Katrina Onstad wrote a very interesting article about babies and their parents in a recent issue of Toronto Life. She looked at the phenomenon of parents who are too focussed on trying to project their own tastes and styles through their kids. There were several little “stories” sprinkled throughout the article told by parents on various topics. Two of them inspired this post.
Story #1 – Fine dining with a 3 year old
We went to Tomi-Kro one Friday night, and it was crowded so we sat at the bar. We drank wine, and Max (3 years old) had apple juice. Then Max had a bit of a tantrum – he kept asking for more ice. The bartender and all the staff were cool, but we got a mixed reaction from other people – a lot of really dirty looks in that passive-aggressive Toronto way, like they thought we were bad parents.
Tomi-Kro is our favourite restaurant – it has excellent food and is very expensive which is why we only rarely eat there. When we go there it’s a special occasion so we get a sitter and have a lovely meal. I wouldn’t even consider bringing my kids for dinner because the idea of chasing my son around a restaurant while my expensive meal is getting cold just doesn’t make sense to me. The other reason I wouldn’t bring my kids is consideration for the other patrons. In a nice restaurant, a certain level of behavior is expected and if you can’t meet that level then you shouldn’t be there. It doesn’t matter whether you are a three year old in the middle of a tantrum or an obnoxious 35 year old who has had too much too drink – either way you don’t belong there.

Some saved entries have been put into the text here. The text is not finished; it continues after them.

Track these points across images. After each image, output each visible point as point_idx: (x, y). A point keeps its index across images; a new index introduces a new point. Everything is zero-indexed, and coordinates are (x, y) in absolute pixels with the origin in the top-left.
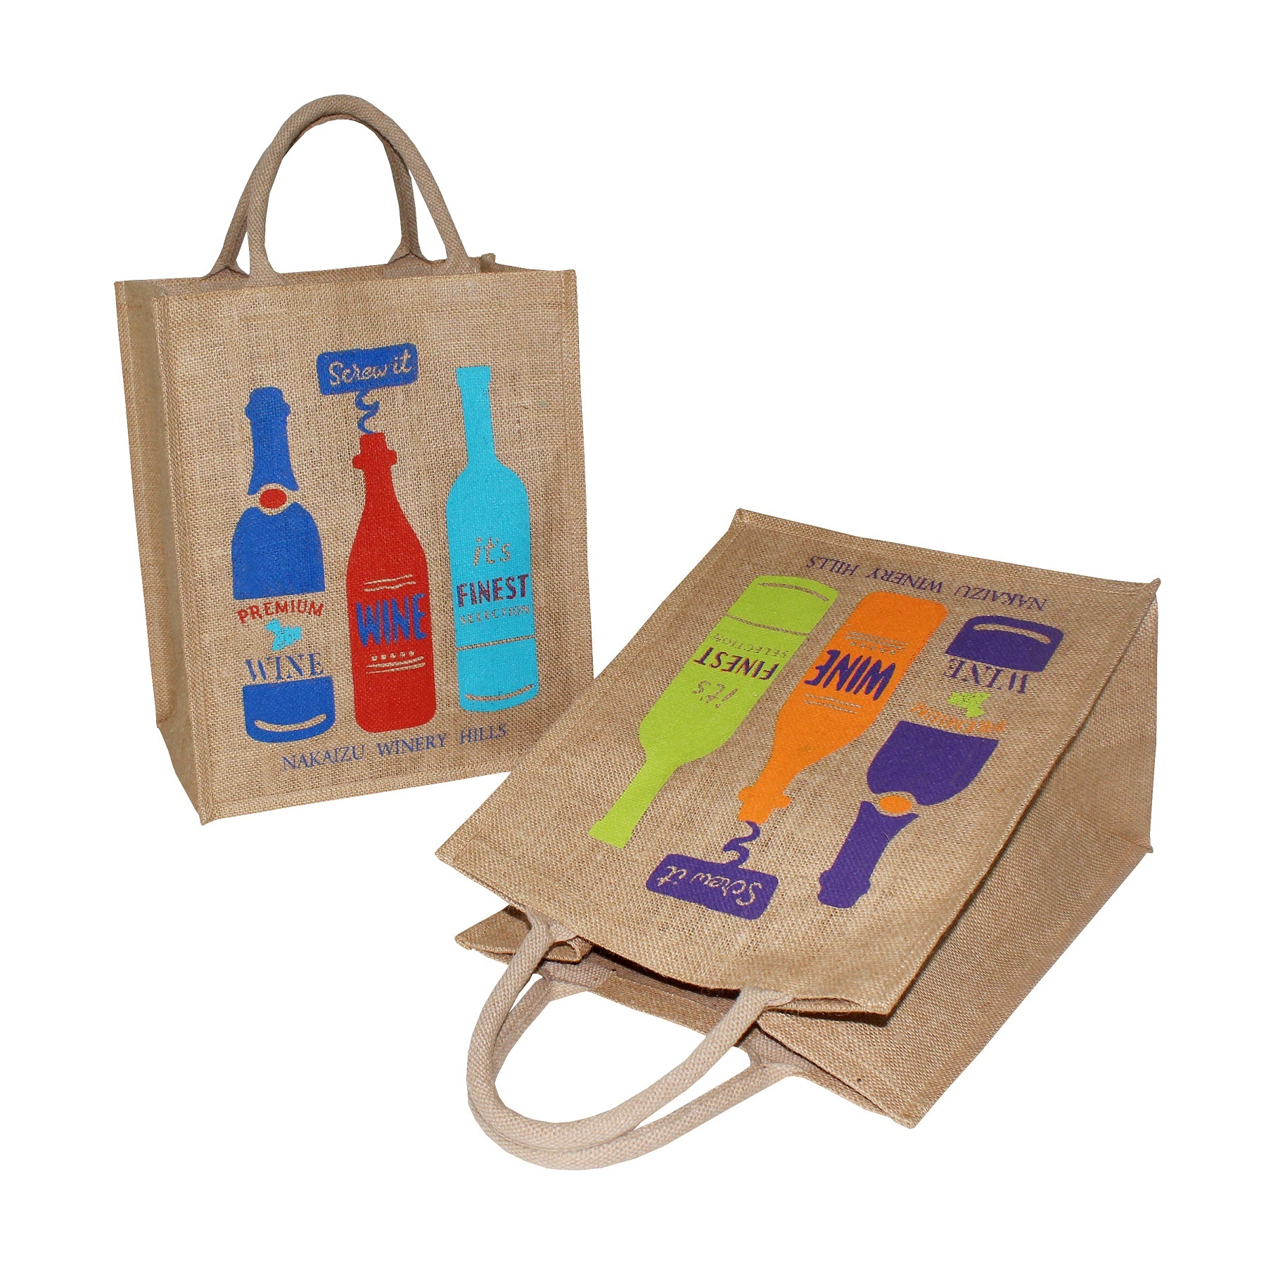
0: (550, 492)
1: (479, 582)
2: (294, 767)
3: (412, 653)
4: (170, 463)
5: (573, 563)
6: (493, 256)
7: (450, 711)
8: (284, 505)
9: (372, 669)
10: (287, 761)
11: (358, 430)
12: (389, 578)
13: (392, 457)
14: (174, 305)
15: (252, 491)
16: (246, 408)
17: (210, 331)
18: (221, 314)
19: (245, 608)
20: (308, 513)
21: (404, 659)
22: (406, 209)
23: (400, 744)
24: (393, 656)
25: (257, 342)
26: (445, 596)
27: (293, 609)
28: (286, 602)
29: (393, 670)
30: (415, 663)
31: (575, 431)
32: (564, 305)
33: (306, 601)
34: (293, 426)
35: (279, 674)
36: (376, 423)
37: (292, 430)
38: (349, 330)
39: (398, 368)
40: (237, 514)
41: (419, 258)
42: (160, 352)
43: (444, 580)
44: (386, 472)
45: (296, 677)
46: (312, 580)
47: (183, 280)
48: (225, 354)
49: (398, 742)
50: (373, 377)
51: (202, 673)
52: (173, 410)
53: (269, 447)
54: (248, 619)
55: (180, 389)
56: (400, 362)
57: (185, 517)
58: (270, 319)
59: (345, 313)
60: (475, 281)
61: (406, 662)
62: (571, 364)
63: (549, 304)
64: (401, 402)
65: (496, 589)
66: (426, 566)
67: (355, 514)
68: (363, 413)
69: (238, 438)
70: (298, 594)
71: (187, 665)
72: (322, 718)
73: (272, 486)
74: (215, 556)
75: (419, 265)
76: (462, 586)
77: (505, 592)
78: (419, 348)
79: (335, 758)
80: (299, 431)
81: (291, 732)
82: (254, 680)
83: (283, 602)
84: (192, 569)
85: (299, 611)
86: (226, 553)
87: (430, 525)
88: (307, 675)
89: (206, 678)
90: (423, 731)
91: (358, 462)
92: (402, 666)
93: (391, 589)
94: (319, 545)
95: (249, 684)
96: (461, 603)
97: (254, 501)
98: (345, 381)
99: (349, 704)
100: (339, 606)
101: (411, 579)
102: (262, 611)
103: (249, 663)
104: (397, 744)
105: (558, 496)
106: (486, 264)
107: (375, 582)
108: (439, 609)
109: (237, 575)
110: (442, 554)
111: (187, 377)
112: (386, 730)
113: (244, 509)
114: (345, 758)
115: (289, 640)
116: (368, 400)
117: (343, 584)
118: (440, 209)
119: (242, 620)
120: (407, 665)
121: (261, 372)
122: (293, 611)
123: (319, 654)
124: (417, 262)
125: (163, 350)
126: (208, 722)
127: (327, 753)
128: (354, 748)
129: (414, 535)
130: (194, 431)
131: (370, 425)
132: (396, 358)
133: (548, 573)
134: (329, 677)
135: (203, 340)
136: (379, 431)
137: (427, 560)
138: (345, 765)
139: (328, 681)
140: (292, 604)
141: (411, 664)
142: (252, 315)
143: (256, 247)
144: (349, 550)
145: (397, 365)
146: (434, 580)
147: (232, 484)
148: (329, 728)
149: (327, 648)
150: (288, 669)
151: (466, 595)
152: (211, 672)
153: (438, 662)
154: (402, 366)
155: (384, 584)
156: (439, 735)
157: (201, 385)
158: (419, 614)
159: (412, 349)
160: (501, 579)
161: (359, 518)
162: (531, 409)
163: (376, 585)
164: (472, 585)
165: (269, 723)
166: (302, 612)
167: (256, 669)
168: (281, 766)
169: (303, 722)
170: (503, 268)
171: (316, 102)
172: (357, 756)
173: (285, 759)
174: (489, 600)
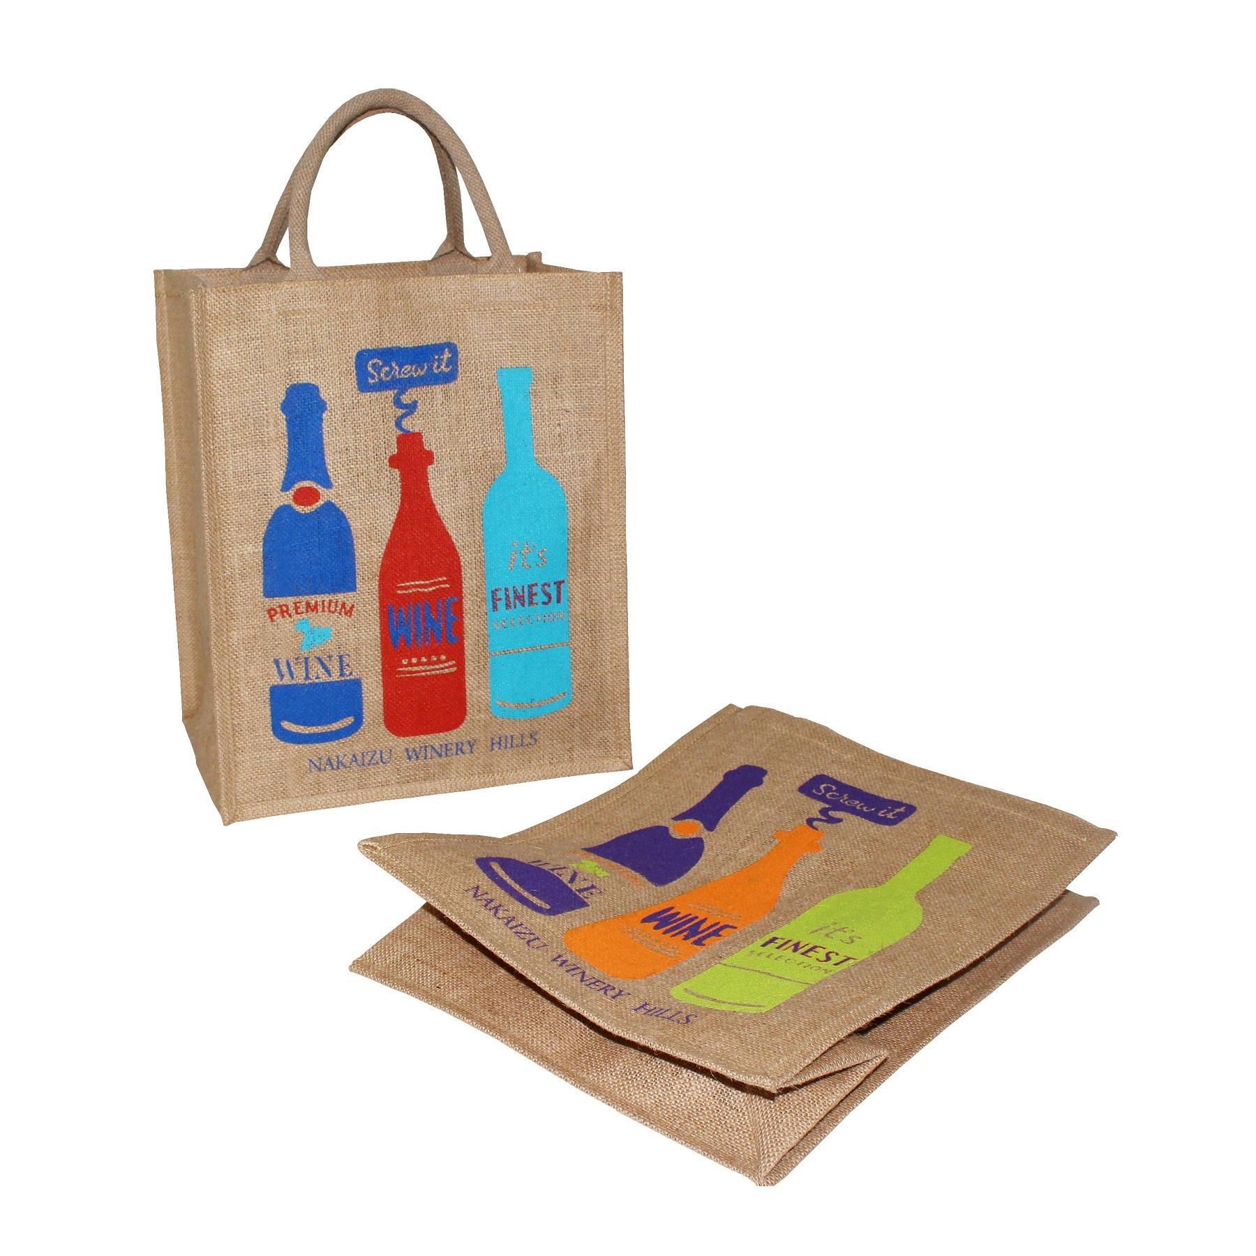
0: (589, 498)
1: (514, 587)
2: (320, 769)
3: (443, 657)
4: (203, 457)
5: (611, 570)
6: (539, 254)
7: (480, 718)
8: (318, 503)
9: (403, 672)
10: (313, 763)
11: (395, 429)
12: (423, 580)
13: (429, 457)
14: (211, 299)
15: (286, 487)
16: (282, 404)
17: (247, 324)
18: (259, 307)
19: (275, 607)
20: (342, 512)
21: (435, 663)
22: (452, 205)
23: (429, 749)
24: (424, 660)
25: (295, 337)
26: (479, 600)
27: (323, 609)
28: (316, 602)
29: (423, 674)
30: (447, 668)
31: (617, 436)
32: (608, 308)
33: (337, 602)
34: (329, 423)
35: (307, 675)
36: (414, 422)
37: (328, 427)
38: (389, 327)
39: (438, 367)
40: (270, 511)
41: (464, 255)
42: (196, 345)
43: (478, 584)
44: (423, 472)
45: (324, 678)
46: (344, 580)
47: (223, 270)
48: (262, 348)
49: (426, 747)
50: (412, 375)
51: (229, 671)
52: (208, 404)
53: (304, 443)
54: (278, 617)
55: (215, 382)
56: (440, 361)
57: (217, 512)
58: (309, 313)
59: (386, 310)
60: (519, 281)
61: (437, 667)
62: (614, 368)
63: (594, 306)
64: (440, 402)
65: (532, 595)
66: (460, 569)
67: (389, 514)
68: (400, 412)
69: (273, 434)
70: (329, 593)
71: (214, 663)
72: (349, 720)
73: (306, 484)
74: (246, 552)
75: (464, 261)
76: (496, 590)
77: (540, 598)
78: (460, 347)
79: (362, 762)
80: (335, 429)
81: (318, 734)
82: (282, 680)
83: (313, 602)
84: (221, 566)
85: (330, 611)
86: (256, 550)
87: (466, 527)
88: (335, 677)
89: (233, 676)
90: (453, 736)
91: (394, 462)
92: (433, 670)
93: (424, 592)
94: (352, 545)
95: (276, 683)
96: (495, 608)
97: (287, 498)
98: (384, 379)
99: (378, 707)
100: (370, 607)
101: (445, 582)
102: (292, 610)
103: (277, 662)
104: (426, 750)
105: (598, 502)
106: (532, 263)
107: (408, 584)
108: (472, 614)
109: (267, 573)
110: (477, 558)
111: (222, 371)
112: (415, 734)
113: (276, 506)
114: (373, 761)
115: (318, 641)
116: (406, 399)
117: (375, 585)
118: (486, 206)
119: (272, 619)
120: (438, 669)
121: (298, 368)
122: (323, 611)
123: (349, 655)
124: (462, 258)
125: (199, 343)
126: (234, 722)
127: (354, 756)
128: (381, 752)
129: (449, 538)
130: (228, 425)
131: (408, 424)
132: (436, 357)
133: (585, 579)
134: (358, 679)
135: (240, 333)
136: (417, 430)
137: (462, 563)
138: (372, 770)
139: (357, 683)
140: (323, 604)
141: (442, 669)
142: (291, 309)
143: (297, 241)
144: (383, 550)
145: (437, 363)
146: (469, 583)
147: (265, 480)
148: (357, 731)
149: (356, 650)
150: (317, 669)
151: (500, 599)
152: (238, 670)
153: (469, 667)
154: (442, 365)
155: (417, 586)
156: (469, 742)
157: (236, 379)
158: (452, 617)
159: (453, 348)
160: (536, 584)
161: (394, 518)
162: (573, 412)
163: (409, 588)
164: (506, 590)
165: (295, 724)
166: (333, 613)
167: (284, 669)
168: (306, 768)
169: (330, 723)
170: (548, 269)
171: (363, 95)
172: (384, 761)
173: (311, 761)
174: (523, 605)
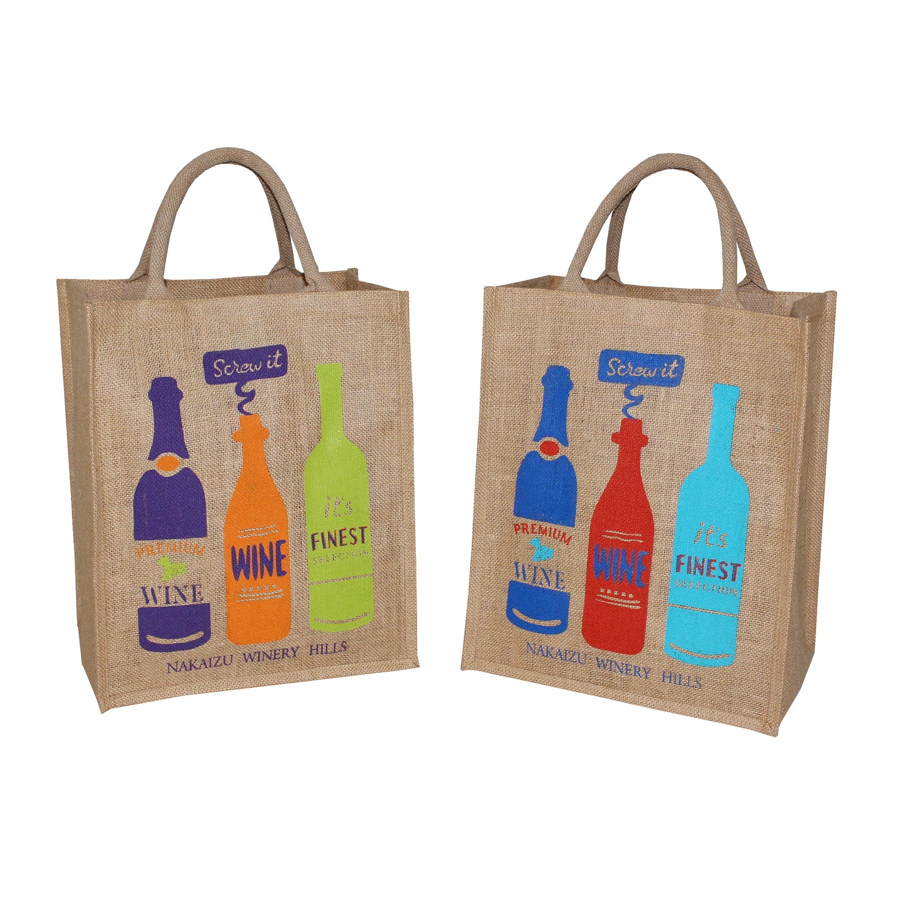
1: (696, 558)
2: (534, 652)
3: (631, 596)
8: (556, 455)
9: (601, 598)
11: (621, 414)
12: (621, 532)
13: (644, 441)
15: (537, 438)
16: (543, 378)
19: (519, 524)
20: (572, 466)
21: (625, 598)
23: (613, 664)
24: (616, 593)
26: (665, 559)
27: (550, 534)
29: (615, 604)
30: (633, 604)
33: (560, 531)
34: (573, 398)
35: (534, 579)
36: (637, 411)
39: (666, 373)
40: (524, 453)
44: (637, 451)
45: (546, 585)
46: (567, 516)
49: (612, 661)
50: (642, 376)
54: (520, 532)
56: (668, 368)
61: (625, 601)
65: (710, 568)
68: (628, 402)
69: (532, 398)
70: (555, 523)
72: (556, 623)
73: (551, 439)
76: (681, 556)
77: (717, 572)
78: (688, 361)
79: (565, 657)
80: (576, 404)
81: (537, 626)
82: (518, 578)
83: (544, 527)
85: (554, 537)
87: (662, 501)
88: (553, 587)
90: (631, 660)
91: (615, 438)
92: (623, 603)
93: (622, 541)
95: (514, 579)
96: (678, 570)
97: (536, 447)
98: (619, 374)
99: (580, 619)
100: (583, 542)
101: (639, 538)
102: (529, 529)
103: (516, 564)
104: (611, 663)
107: (612, 532)
109: (518, 498)
112: (604, 649)
113: (528, 451)
114: (572, 660)
116: (634, 392)
117: (588, 526)
119: (516, 531)
120: (626, 604)
122: (550, 536)
123: (563, 574)
127: (559, 651)
128: (579, 654)
131: (632, 412)
132: (666, 365)
134: (568, 594)
136: (639, 418)
137: (656, 528)
138: (571, 666)
139: (567, 596)
140: (550, 530)
141: (629, 604)
144: (597, 502)
145: (665, 370)
148: (563, 632)
149: (569, 571)
150: (541, 577)
151: (683, 564)
153: (650, 609)
154: (669, 372)
155: (618, 535)
156: (645, 669)
158: (642, 567)
159: (681, 360)
160: (715, 561)
163: (612, 535)
164: (689, 558)
165: (522, 613)
166: (556, 539)
167: (520, 570)
168: (525, 648)
169: (546, 620)
172: (582, 662)
173: (529, 644)
174: (702, 574)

To be honest, it wouldn’t bother me if there was children in a nice restaurant, but if they started acting like kids (imagine that), then it would definitely put a damper on my dinner. I do enough diaper changes at home so that when I go out, I don’t want to have to interrupt my filet mignon to tell another parent changing a messy diaper that they missed a spot.
Story #2 – Riding streetcar with huge stroller
When I was hugely pregnant, few people would give me their seat on the Queen streetcar – like they were practicing selective blindness. These days I have a big, honkin’ all-weather stroller that only just fits onto the streetcar; the driver or another passenger has to help me on and off. So when people have to squeeze by or when Gabriel start screaming, I view it as payback.
I couldn’t believe this story. First of all – just because nobody gave up their seat to you when you were pregnant doesn’t give you the right to block the entire isle in the streetcar. Second of all – I don’t bring our larger stroller on the streetcar mainly because it’s just a lot easier to have a smaller stroller in a crowded public place. I like to call this concept “COMMON SENSE“. I have a big double stroller that I use for jogging, but I am extremely aware that it takes up the entire sidewalk so I go around anyone who is coming the other way. If I’m going anywhere in any kind of vehicle at all (car, bus etc) then I take the umbrella stroller which is very small.
What do you think – are these people the morons I think they are? Does this qualify as a “Mother’s Day post?”